This project studies monocular depth estimation from event camera streams (events → depth).
Event cameras output asynchronous per-pixel brightness changes (“events”) rather than intensity frames, which makes standard vision pipelines difficult. Meanwhile, dense and reliable depth supervision is scarce. To address these challenges, we build a cross-modality autoencoder that aligns events and depth in a shared latent space, enabling training on both paired and unpaired data via weak supervision. We also include a teacher–student distillation component to generate dense pseudo-labels when ground truth is incomplete.
- Two modality-specific VAEs (events VAE + depth VAE) mapped into a shared, geometry-aware latent space with ~4× compression.
- Product-of-Experts (PoE) fusion combines event/depth encoder posteriors when both are available; falls back to unimodal when one modality is missing.
- Event branch uses a weighted NLL-style loss + learnable log-variance to respect event sparsity.
- Depth branch leverages a Marigold-compatible pretrained VAE for stable depth encoding/decoding.
- Designed as a front end for latent-space diffusion (U-Net denoiser operates in the aligned latent space).
Synthetic
Top to bottom: event input → predicted depth → ground truth.

Real (DSEC)
Top to bottom: event input → predicted depth → ground truth.

-
Input size restriction
Pixel-space diffusion often assumes ~256×256 inputs, but real event datasets can be larger (e.g., DSEC depth at 640×480).
→ We diffuse in latent space (compressed grids). -
Data scarcity / incomplete depth labels
Paired event–depth data is limited and depth maps often contain NaNs / invalid regions.
→ We train with PoE + weak supervision on paired and unimodal samples, and use distillation for denser supervision.
- Event encoder/decoder: learns to reconstruct sparse event tensors.
- Depth encoder/decoder: uses a pretrained VAE (compatible with latent diffusion depth pipelines).
- PoE fusion: merges encoder posteriors into a single latent distribution when both modalities exist.
When both modalities are present, PoE combines Gaussian posteriors by adding precisions; when missing, it defaults to the available modality posterior.
Reconstruction quality reflects how well the PoE framework learns a shared latent representation of events and depth.
We use a pretrained RGB → depth model to generate dense pseudo-labels aligned to available depth where possible.

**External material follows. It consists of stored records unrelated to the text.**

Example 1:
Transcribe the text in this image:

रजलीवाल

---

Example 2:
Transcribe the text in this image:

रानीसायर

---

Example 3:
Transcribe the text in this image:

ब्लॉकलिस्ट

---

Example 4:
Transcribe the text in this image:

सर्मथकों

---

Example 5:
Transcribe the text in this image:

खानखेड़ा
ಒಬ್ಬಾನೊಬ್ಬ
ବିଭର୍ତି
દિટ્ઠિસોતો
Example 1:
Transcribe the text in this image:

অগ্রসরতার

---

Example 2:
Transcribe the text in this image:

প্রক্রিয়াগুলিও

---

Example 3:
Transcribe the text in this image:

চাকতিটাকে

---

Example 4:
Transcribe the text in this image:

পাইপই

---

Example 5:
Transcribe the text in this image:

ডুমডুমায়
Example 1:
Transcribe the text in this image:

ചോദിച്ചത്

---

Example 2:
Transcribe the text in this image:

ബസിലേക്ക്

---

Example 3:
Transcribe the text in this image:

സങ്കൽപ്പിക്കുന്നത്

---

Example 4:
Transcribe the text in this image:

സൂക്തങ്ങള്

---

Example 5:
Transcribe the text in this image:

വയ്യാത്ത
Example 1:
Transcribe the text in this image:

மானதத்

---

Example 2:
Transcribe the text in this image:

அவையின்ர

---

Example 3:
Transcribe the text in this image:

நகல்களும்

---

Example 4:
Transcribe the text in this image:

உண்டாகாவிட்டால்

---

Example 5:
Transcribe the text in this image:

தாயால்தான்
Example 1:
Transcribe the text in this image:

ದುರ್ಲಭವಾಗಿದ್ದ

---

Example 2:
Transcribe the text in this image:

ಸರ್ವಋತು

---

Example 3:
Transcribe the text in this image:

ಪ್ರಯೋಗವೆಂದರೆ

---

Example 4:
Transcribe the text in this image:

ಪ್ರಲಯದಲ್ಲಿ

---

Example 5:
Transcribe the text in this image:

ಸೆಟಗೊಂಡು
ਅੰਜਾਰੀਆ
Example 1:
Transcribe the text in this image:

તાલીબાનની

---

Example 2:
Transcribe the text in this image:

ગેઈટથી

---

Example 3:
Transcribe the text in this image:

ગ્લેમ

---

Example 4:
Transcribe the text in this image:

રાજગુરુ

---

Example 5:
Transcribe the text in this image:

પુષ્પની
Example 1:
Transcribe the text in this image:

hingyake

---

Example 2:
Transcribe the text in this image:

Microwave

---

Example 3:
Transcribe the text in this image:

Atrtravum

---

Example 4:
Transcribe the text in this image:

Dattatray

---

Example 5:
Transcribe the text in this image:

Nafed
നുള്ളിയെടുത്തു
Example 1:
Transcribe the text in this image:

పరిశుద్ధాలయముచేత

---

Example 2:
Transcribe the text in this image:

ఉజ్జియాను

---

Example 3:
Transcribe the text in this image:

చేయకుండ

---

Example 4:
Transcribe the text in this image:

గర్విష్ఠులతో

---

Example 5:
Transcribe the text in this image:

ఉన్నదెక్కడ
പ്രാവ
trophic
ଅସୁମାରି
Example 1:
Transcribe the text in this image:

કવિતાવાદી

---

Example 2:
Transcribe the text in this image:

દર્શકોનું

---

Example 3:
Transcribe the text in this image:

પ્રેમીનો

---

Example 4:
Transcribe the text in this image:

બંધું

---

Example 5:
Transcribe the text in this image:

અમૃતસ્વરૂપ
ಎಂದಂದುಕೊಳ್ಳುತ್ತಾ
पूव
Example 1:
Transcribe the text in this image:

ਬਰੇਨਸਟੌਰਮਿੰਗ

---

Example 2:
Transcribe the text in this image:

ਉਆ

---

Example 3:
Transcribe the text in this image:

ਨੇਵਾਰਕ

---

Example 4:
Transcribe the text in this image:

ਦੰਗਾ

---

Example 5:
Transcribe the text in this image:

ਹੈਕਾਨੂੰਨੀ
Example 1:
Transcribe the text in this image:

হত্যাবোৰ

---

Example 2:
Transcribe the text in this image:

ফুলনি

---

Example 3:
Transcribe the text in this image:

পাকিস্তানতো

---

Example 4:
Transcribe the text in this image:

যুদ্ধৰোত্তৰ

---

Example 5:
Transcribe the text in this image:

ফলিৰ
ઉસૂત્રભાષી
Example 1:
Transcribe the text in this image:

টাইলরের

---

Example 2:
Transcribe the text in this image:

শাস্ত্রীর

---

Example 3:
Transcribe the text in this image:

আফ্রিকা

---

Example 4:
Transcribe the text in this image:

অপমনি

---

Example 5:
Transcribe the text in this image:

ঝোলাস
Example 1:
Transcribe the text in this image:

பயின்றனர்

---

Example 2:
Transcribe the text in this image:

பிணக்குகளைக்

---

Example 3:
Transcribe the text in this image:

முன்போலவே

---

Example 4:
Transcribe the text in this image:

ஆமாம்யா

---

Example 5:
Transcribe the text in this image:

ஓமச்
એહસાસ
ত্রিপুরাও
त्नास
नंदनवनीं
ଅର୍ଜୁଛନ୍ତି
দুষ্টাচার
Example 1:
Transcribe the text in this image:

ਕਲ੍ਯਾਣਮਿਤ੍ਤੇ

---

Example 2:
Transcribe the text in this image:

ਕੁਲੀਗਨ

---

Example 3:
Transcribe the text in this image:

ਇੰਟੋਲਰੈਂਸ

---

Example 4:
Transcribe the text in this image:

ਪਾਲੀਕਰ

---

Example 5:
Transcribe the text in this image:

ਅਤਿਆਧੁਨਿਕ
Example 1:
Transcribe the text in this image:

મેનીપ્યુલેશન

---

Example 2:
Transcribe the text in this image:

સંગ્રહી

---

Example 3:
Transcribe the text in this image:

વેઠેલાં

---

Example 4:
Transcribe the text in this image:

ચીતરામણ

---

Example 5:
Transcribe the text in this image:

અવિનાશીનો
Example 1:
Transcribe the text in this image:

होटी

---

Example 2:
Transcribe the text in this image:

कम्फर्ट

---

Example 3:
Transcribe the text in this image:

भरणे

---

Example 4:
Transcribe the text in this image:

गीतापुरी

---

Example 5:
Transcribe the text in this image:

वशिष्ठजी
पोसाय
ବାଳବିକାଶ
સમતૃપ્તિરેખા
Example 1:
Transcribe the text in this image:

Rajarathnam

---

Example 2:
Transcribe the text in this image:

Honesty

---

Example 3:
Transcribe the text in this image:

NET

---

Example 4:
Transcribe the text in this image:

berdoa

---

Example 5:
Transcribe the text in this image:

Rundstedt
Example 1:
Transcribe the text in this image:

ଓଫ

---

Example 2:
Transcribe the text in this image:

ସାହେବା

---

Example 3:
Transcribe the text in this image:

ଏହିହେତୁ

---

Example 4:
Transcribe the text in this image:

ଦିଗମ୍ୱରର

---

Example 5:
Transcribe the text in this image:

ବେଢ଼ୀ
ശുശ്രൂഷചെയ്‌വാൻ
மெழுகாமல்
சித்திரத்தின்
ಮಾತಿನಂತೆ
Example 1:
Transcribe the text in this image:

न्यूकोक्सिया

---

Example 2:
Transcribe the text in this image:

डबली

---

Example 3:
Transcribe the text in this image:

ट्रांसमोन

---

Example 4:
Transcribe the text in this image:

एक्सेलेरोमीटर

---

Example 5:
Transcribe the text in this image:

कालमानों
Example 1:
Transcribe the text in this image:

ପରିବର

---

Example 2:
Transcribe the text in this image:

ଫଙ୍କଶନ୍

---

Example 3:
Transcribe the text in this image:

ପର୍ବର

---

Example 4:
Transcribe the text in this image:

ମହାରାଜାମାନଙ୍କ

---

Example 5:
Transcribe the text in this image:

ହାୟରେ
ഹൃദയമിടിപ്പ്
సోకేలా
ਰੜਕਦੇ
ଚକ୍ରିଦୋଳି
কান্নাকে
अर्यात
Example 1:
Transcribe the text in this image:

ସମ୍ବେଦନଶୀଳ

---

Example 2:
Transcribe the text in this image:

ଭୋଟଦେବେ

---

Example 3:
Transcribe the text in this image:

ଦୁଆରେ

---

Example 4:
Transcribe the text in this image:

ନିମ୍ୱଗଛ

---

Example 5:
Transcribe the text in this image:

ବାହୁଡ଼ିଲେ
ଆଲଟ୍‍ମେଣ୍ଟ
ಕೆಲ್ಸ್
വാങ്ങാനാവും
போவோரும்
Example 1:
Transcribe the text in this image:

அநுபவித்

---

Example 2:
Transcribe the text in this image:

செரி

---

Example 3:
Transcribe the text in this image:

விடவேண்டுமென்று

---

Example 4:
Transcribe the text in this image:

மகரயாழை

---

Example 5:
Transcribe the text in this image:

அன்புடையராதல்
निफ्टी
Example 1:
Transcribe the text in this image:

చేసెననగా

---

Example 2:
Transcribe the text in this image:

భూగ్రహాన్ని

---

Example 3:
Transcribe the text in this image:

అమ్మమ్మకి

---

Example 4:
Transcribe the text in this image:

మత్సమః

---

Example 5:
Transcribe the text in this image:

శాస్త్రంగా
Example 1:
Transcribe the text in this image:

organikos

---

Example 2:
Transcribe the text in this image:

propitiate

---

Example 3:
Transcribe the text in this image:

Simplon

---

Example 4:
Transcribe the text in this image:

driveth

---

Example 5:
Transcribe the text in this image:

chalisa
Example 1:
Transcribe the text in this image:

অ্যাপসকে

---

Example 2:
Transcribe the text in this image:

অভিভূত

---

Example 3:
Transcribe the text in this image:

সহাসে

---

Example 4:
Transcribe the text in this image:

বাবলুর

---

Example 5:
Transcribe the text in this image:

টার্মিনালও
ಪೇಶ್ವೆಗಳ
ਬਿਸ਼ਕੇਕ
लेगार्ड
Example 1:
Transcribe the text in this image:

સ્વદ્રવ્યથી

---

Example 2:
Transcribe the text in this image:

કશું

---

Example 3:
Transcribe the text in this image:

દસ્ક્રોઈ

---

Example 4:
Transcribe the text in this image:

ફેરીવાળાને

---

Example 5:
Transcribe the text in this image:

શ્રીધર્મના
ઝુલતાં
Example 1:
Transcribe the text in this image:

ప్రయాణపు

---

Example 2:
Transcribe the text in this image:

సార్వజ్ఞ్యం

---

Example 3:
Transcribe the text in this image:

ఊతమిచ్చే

This helps supervision when ground truth is sparse or contains NaNs.
- Synthetic CARLA: dense depth + controllable scenes (simulated event streams).
- MVSEC (real): event + depth sequences in indoor/outdoor settings.
- DSEC (real): driving sequences, larger resolution; depth derived from LiDAR disparity.
After learning a shared latent space for events and depth, we use a U-Net denoiser to perform latent-space generation and decode the predicted latent back to a depth map. This addresses:
- Input-size constraints of pixel-space diffusion (operate on compressed latents)
- Alignment issues by denoising in a modality-aligned latent space
- Random seeds are fixed for Python / NumPy / PyTorch.
- Hydra config logging: each run records the full resolved configuration (model, data, losses, training).
- Checkpointing: the best validation checkpoint is saved via PyTorch Lightning.
- Experiment tracking: runs are logged to Weights & Biases when enabled.
- Metric scripts: evaluation and plotting scripts are stored alongside training code.
Hardware: NVIDIA A100 GPU with 80GB VRAM.
- Python 3.9+ (recommended 3.10)
- CUDA-capable GPU recommended
- PyTorch + PyTorch Lightning
- Hydra
- Weights & Biases (optional)
Dataset root paths are configured via Hydra (e.g., configs/data/*.yaml) rather than hard-coded in scripts.